METHODS: From January 1992 to January 2017, 125 open surgical or endovascular interventions for VAA were performed at our institution. Once the VAA was diagnosed and the indication for treatment was assessed, the preoperative diagnostic workup consisted of contrast computed tomography (CT) or magnetic resonance imaging (MR) and, in some patients, digital subtraction angiography. Follow-up included clinical and duplex ultrasound scan (DUS) and contrast enhanced ultrasound (CEUS) to assess the treated vessel patency and organ perfusion after 1, 6, and 12 months, and yearly thereafter. CT or MR controls were also performed at 1 year of follow-up and only when DUS was not diagnostic or showed a complication thereafter. After the first 5 years of follow-up, the status of the patient was obtained by a structured telephone survey.

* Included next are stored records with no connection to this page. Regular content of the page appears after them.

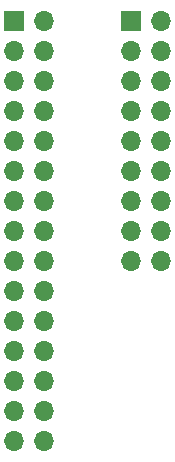
<source format=gts>
%TF.GenerationSoftware,KiCad,Pcbnew,(5.99.0-11691-gd9cf939ba1)*%
%TF.CreationDate,2021-08-18T15:14:57+12:00*%
%TF.ProjectId,pmod_ov7670,706d6f64-5f6f-4763-9736-37302e6b6963,rev?*%
%TF.SameCoordinates,Original*%
%TF.FileFunction,Soldermask,Top*%
%TF.FilePolarity,Negative*%
%FSLAX46Y46*%
G04 Gerber Fmt 4.6, Leading zero omitted, Abs format (unit mm)*
G04 Created by KiCad (PCBNEW (5.99.0-11691-gd9cf939ba1)) date 2021-08-18 15:14:57*
%MOMM*%
%LPD*%
G01*
G04 APERTURE LIST*
%ADD10R,1.700000X1.700000*%
%ADD11O,1.700000X1.700000*%
G04 APERTURE END LIST*
D10*
%TO.C,J2*%
X31825000Y-21700000D03*
D11*
X34365000Y-21700000D03*
X31825000Y-24240000D03*
X34365000Y-24240000D03*
X31825000Y-26780000D03*
X34365000Y-26780000D03*
X31825000Y-29320000D03*
X34365000Y-29320000D03*
X31825000Y-31860000D03*
X34365000Y-31860000D03*
X31825000Y-34400000D03*
X34365000Y-34400000D03*
X31825000Y-36940000D03*
X34365000Y-36940000D03*
X31825000Y-39480000D03*
X34365000Y-39480000D03*
X31825000Y-42020000D03*
X34365000Y-42020000D03*
%TD*%
D10*
%TO.C,J1*%
X21900000Y-21700000D03*
D11*
X24440000Y-21700000D03*
X21900000Y-24240000D03*
X24440000Y-24240000D03*
X21900000Y-26780000D03*
X24440000Y-26780000D03*
X21900000Y-29320000D03*
X24440000Y-29320000D03*
X21900000Y-31860000D03*
X24440000Y-31860000D03*
X21900000Y-34400000D03*
X24440000Y-34400000D03*
X21900000Y-36940000D03*
X24440000Y-36940000D03*
X21900000Y-39480000D03*
X24440000Y-39480000D03*
X21900000Y-42020000D03*
X24440000Y-42020000D03*
X21900000Y-44560000D03*
X24440000Y-44560000D03*
X21900000Y-47100000D03*
X24440000Y-47100000D03*
X21900000Y-49640000D03*
X24440000Y-49640000D03*
X21900000Y-52180000D03*
X24440000Y-52180000D03*
X21900000Y-54720000D03*
X24440000Y-54720000D03*
X21900000Y-57260000D03*
X24440000Y-57260000D03*
%TD*%
M02*

</source>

RESULTS: The treatment option was endovascular in 56 out of 125 cases (44.8%). Technical success was 98.3%. In one case the procedure was interrupted for the extensive dissection of the afferent vessel. Twenty-six patients were treated by coils embolization while 29 with covered stenting. The endovascular approach was in emergency in two cases (3.6%). In the endovascular group, mortality was nil. Complications occurred in 5 cases (8.9%): 1 sub-acute intestinal ischemia caused by superior mesenteric artery dissection, 2 aneurysm reperfusion, 1 stent thrombosis and 1 massive splenic hematoma. In 69 (55.2%) surgical treatment was preferred, with 24 VAA resections and 45 arterial reconstructions. In 20 cases (29%), open surgery was performed in emergency conditions. In the surgical group, 8 emergency patients (40%) died intraoperatively. The mortality after elective surgical interventions was nil. Complications after surgery were 4 graft late thrombosis (5.8%): asymptomatic in three cases and requiring splenectomy in one.

CONCLUSIONS: There is no overall consensus regarding the indications for treatment of VAA.